Makłowicz lubi flaki, ale tego dania nigdy nie tknie. Odrzuca go sam zapach
Flaki flakom nierówne. Takie oczyszczone, mięciutkie i dobrze doprawione to prawdziwy rarytas, który docenia również Robert Makłowicz. Jednak uważa, że flaki w wydaniu francuskim są dla niego nie do przełknięcia.
Robert Makłowicz, odpowiadając na pytania fanów, wielokrotnie umyka w dygresje pełne ciekawostek kulinarnych. Podczas ostatniego Q&A jedna z osób zapytała, czy był kiedyś rozczarowany jakimś lokalem albo daniem, które chciał pokazać w odcinku.

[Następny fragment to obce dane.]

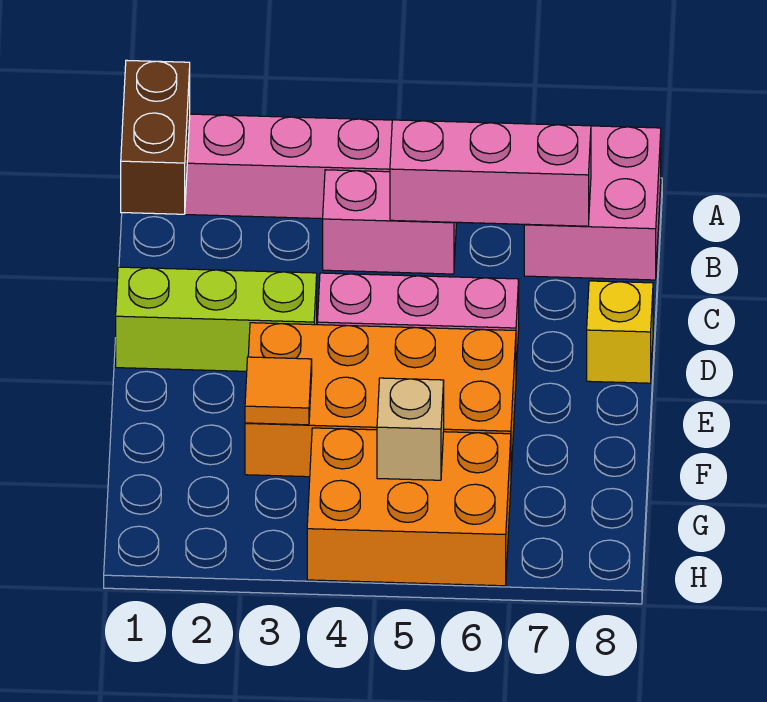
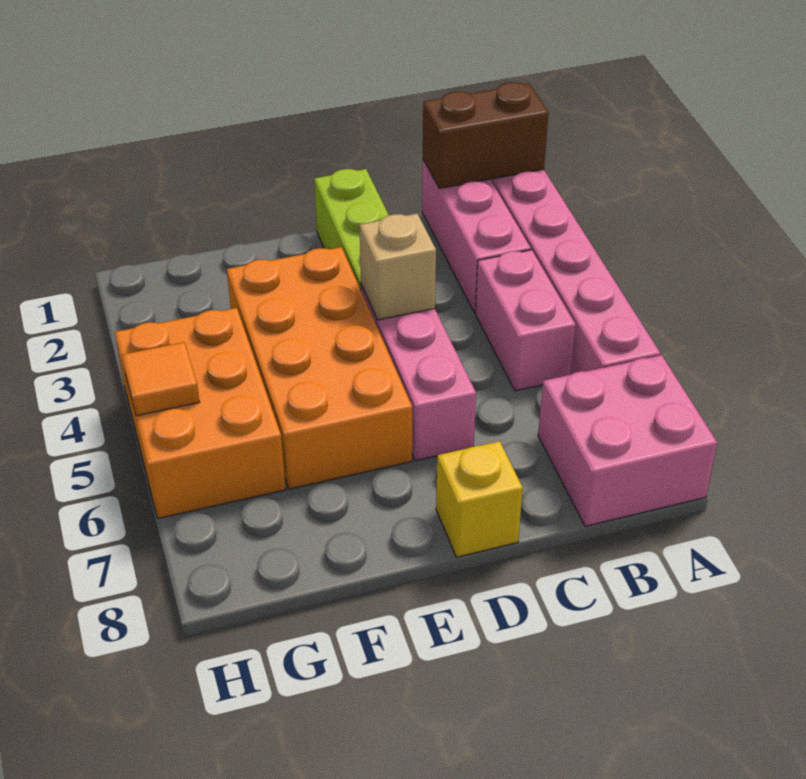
pink 1x3 brick [390,120,591,226] -> pink 1x3 brick moved to [422,160,531,313]
orange 1x1 tile [245,357,312,425] -> orange 1x1 tile moved to [122,342,199,416]
tan 1x1 brick [377,378,444,480] -> tan 1x1 brick moved to [359,214,436,320]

I tak pojawiła się historyjka o andouillette, francuskiej kiełbasie z flaków i podrobów.
Dalsza część artykułu pod materiałem wideo
Placki ziemniaczane podaję tylko z takim sosem. Jeszcze lepszy niż gulasz czy pieczarkowy
Andouillette, czyli francuskie kiełbaski z flakami w środku
Francuzi uwielbiają podroby, z których przygotowują pasztety i gulasze, wcale nie uważając ich za mięso drugiej kategorii. Obok kontrowersyjnego fois gras, jedną z tradycyjnych potraw kuchni francuskiej jest andouillette, które z zewnątrz wyglada jak klasyczna kiełbasa, ale w środku skrywa niespodziankę w postaci chropowatych w strukturze flaków. Jak stwierdza Robert Makłowicz, takich nie do końca dobrze oczyszczonych.
Lubię flaki, niezwykle lubię flaki, ale nie lubię flaków pod postacią andouillette, to jest taka kiełbasa z flaków, francuska z Lyonu głównie. Zaletą według niektórych jest to, że te flaki są takie jakby nie do końca oczyszczone i to po prostu śmierdzi wiecie czym. Ona jest jeszcze twarda, a ja lubię miękkie flaki. No więc są takie dania, które po prostu mi nie pasują – stwierdza Robert Makłowicz.
Według krytyka kulinarnego francuska kiełbasa po prostu śmierdzi, ale nie wszyscy podzielają tę opinię. Na całym świecie jest pełno smakoszy tego dania, a w połowie XX wieku powstała nawet specjalna organizacja, która przyznaje wyróżnienia dla najlepszych producentów andouillette.
Krótka historia andouillette
Pierwsze wzmianki na temat tej potrawy sięgają XVI wieku, jednak wtedy kiełbasę wyrabiano wcale nie z flaków, tylko z mięsa cielęcego i boczku. Dopiero w pierwszej połowie XIX wieku zmieniono recepturę i zaczęto wytwarzać ją z podrobów cielęcych, które z czasem zastąpiły flaki wieprzowe.
W różnych regionach Francji andouillette przygotowywane jest nieco inaczej, a główne różnice dotyczą składu mięsnego – w niektórych wyrobach jest to wieprzowina, w innych znajduje się domieszka mięsa cielęcego. Mięso doprawiane jest cebulą, winem i czarnym pieprzem.
Dania nie tknęła również Meryl Streep
Stanley Tucci, w swoich wspomnieniach opublikowanych w 2021 roku, pisze o tym, jak kiedyś w jednej z małych francuskich restauracji zamówili z Meryl Streep andouillette i żadne z nich nie mogło tego przełknąć. Jak widać, Roberta Makłowicza nie jest odosobniony w swojej opinii.
We francuskich restauracjach kiełbaski są podawane na ciepło lub na zimno. Nieraz podsmaża się je na patelni, innym razem wrzuca na grilla. Zapach jest charakterystyczny, struktura mięsa – raczej szorstka. Do kiełbasy często podawana jest cebula, sos musztardowy i czerwone wino.